Up and down along the stairs, though, sat a good dozen or so of the smartest, geekiest, most socially unaware and fashionably clueless ninth-through-twelfth-graders that Vadim had ever set his 45/20-prescription eyes upon.
They were all genders, but mostly male; all races, but their skin glowed with the uniform mint green sheen of those people who derived most of their light from a computer screen, rather than from the sun. The four kids highest up the stairs were clustered around the new English edition of the Dead Sea Scrolls, fighting over a mistake in translation.
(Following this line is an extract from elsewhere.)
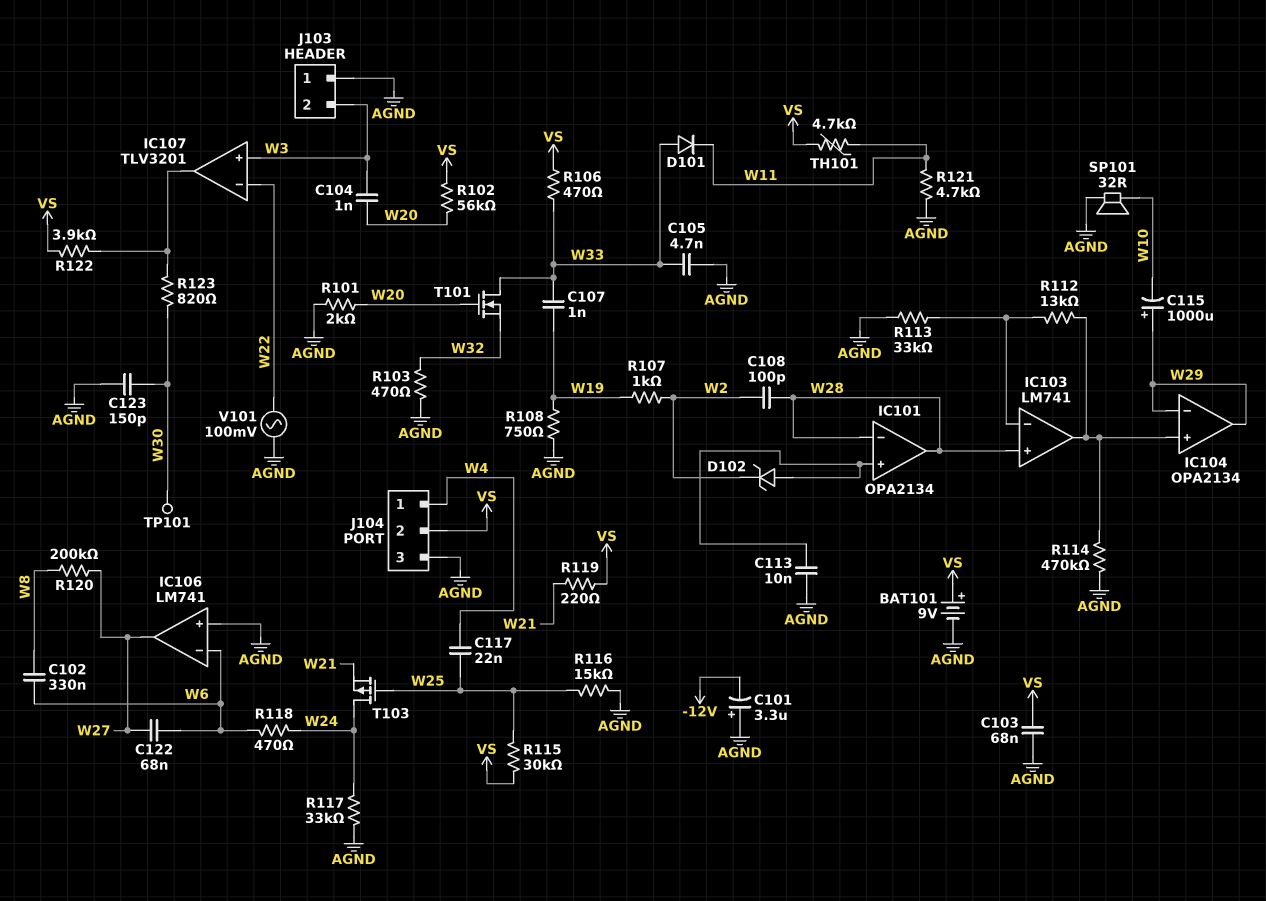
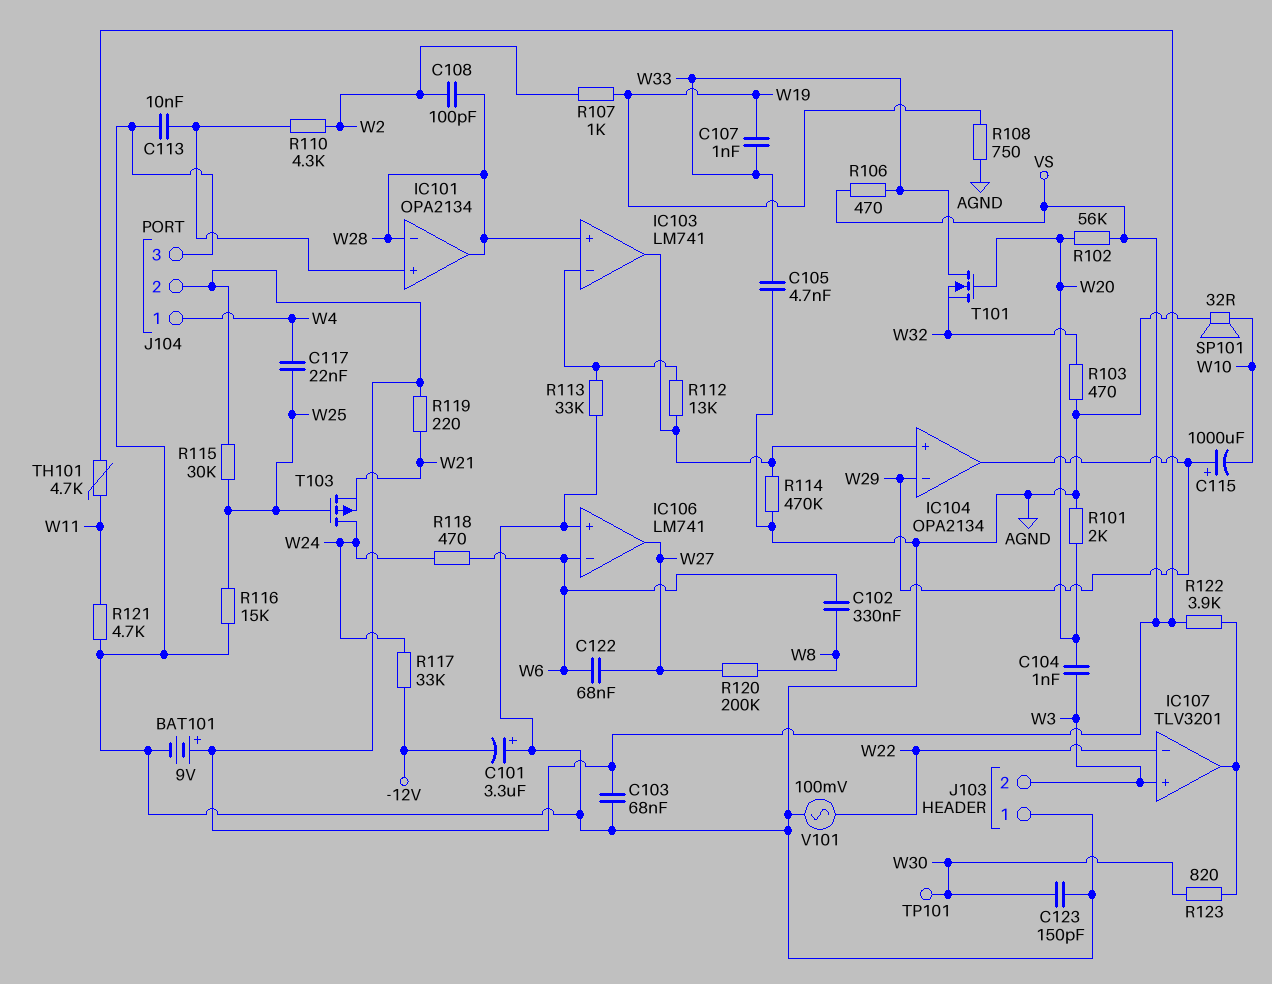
D101: diode (A W33, K W11) -> none
D102: zener (A IC101/in+, K W2) -> none
R110: none -> 4.3k (IC101/in+, W2)
R117: 33k (AGND, W24) -> 33k (-12V, W24)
Two steps down from them, a girl of unspeakable beauty swept her fingers over her computer keyboard, a dirty red landscape on the screen, calculating the odds of recurring fractal patterns on the surface of Mars. At the bottom of the stairs, four people were actively engaged in a yelling match over what looked to Vadim like the most violent, heatedly intense, full-contact game of Scrabble he had ever seen. Dr. Mayhew didn’t even have to open his mouth; Vadim was already sold. At that moment, the principal could have told Vadim to jump off a bridge, and Vadim would only have asked at what trajectory he should hit the water.
Dr. Mayhew, never one to linger in a moment, cleared his throat.
The Scrabblers froze mid-spelling, looked up from the board, and rotated their heads north.
“Consuela Cortez,” Dr. Mayhew said. Even in his regular speaking voice, everything sounded like an announcement. “Would you mind coming forward?”
From the hazy heights of the top of the staircase, a heavy, suspicious-looking girl, her hair neatly swirled in the shape of a question mark from the back of her head all the way down to the small of her back, descended.
“Yeah?” sh
e said, sounding bored. “What do you want, Mayhew?”
“This,” boomed Dr. Mayhew, ignoring the obvious besmirching of his title, “is Vadim. He’s a first-year student. I think he might be able to find his place among you. I’d appreciate it if you could take him under your wing, show him the ropes, mind that he doesn’t take off in the—” he cleared his throat “—in the wrong direction.”
Consuela continued her slow, laborious descent until she was standing opposite Vadim. He was small by anyone’s standard, not making it up to most people’s line of sight, but to Consuela, he was barely a blip. His tiny head just barely reached the bottom curvature of her breasts. At that moment, his eyeballs were currently rotating upward, coming into an eventual contact with her downward-orbiting eyes. Through the double layers of glasses that shielded both their sets of eyes, they made slow contact.
“Vadim,” she grunted. “What’s your deal?”
“Hey,” Vadim said, speaking slowly and carefully. “I’m trying to get out of this place. I got kicked out of Decanometry on the first day ‘cause our teacher said to graph a ten-dimensional plane, and I tried to launch a tesseract into the equation.”
Consuela let out a low whistle.
That was when Vadim noticed it. All the activity that had ceased when he’d first arrived hadn’t picked back up again. Everyone’s eyes were on him. Everyone was analyzing him, trying to see how he’d slip up.
What he’d just said, that was what they were waiting for.
“Niiice,” cooed a voice from the top of the stairs. “Factoring by way of tesseract. Most kids are into Deco, or they’re into A Wrinkle in Time, but the overlap is where it counts.”